Abelson considered the book's publication an important event in American philosophy. He credited Nagel with consolidating the rival insights of logical positivism and pragmatism, demonstrating how four different kinds of explanation function in different types of inquiry, refuting the view that science does nothing more than describe "sequences of phenomena", and convincingly criticizing Berlin. However, he argued that Nagel's account of science was strained and that some of Nagel's views were unclear. He believed that Nagel was less successful in discussing sociology and history than he was in discussing the natural sciences. He also charged Nagel with vacillating between the "mechanistic" view of social knowledge and that of "pragmatic pluralism", arguing that each of these perspectives has merit, but only when adopted with full commitment. Feyerabend credited Nagel with adding significant detail to the "hypothetico-deductive account" of explanation, and with making interesting observations about "the cognitive status of theories." However, he argued that Nagel neglected the larger issue of the "cognitive status of all notions of our language" and that his account of reduction was flawed.

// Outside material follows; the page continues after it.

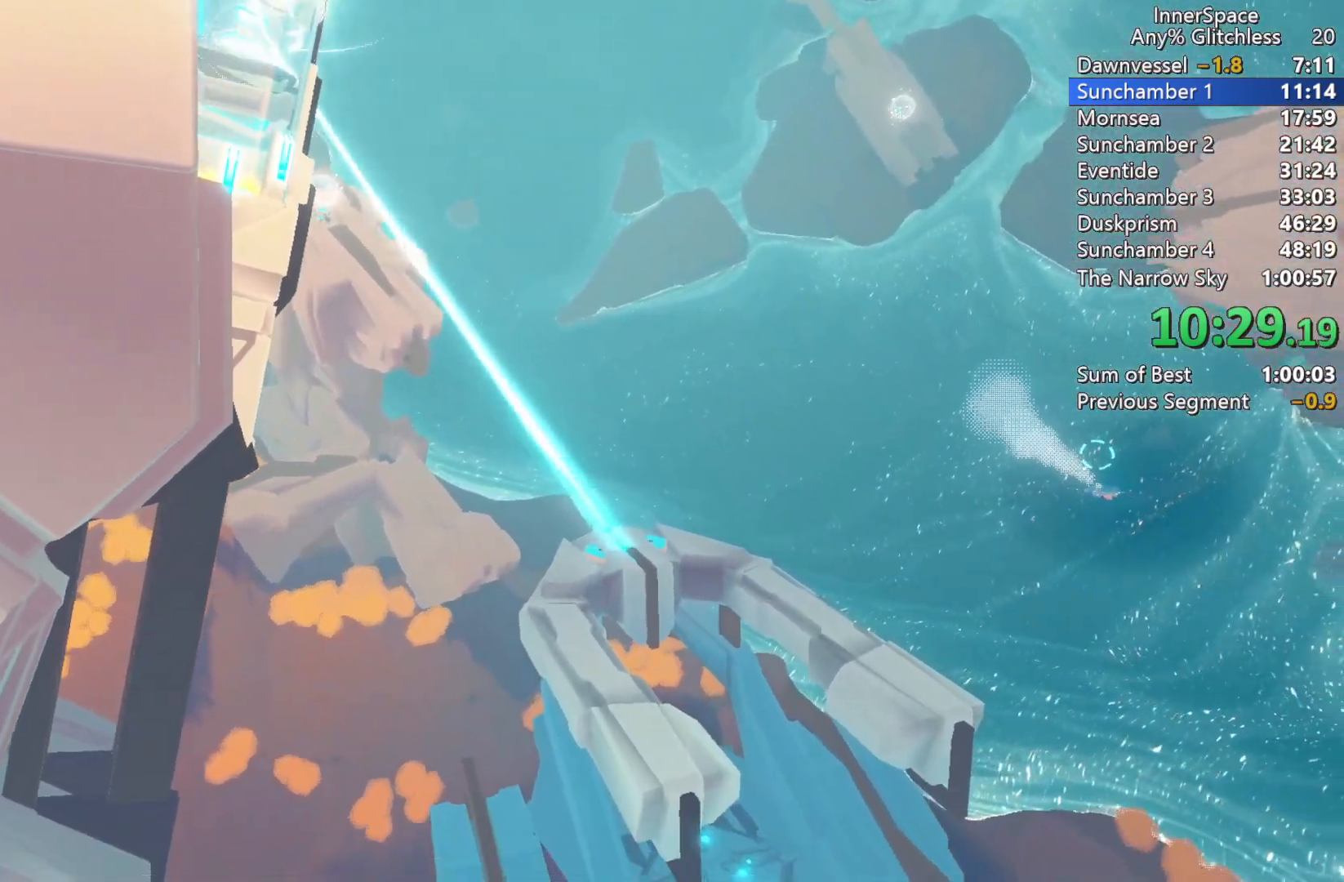
{"buttons": [], "left_stick": "center", "right_stick": "center", "events": [[183, "right_stick", "center"]]}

Gilman considered Nagel's objective of helping a wide audience to understand scientific method laudable, but found the book poorly written and repetitive. He suggested that Nagel might have personal reasons for favoring belief in determinism over belief in free will, and criticized him for failing to discuss the relationship between science and "big business". He concluded that, "the reader who mistrusts science will remain mistrustful after reading the book." The book has also been criticized by the philosophers Adolf Grünbaum and Michael Ruse. Grünbaum criticized Nagel for misinterpreting Poincaré, while Ruse maintained that while The Structure of Science was Nagel's "definitive work", the philosopher Thomas Kuhn's The Structure of Scientific Revolutions (1962) discredited its "ahistorical and prescriptive" approach to the philosophy of science.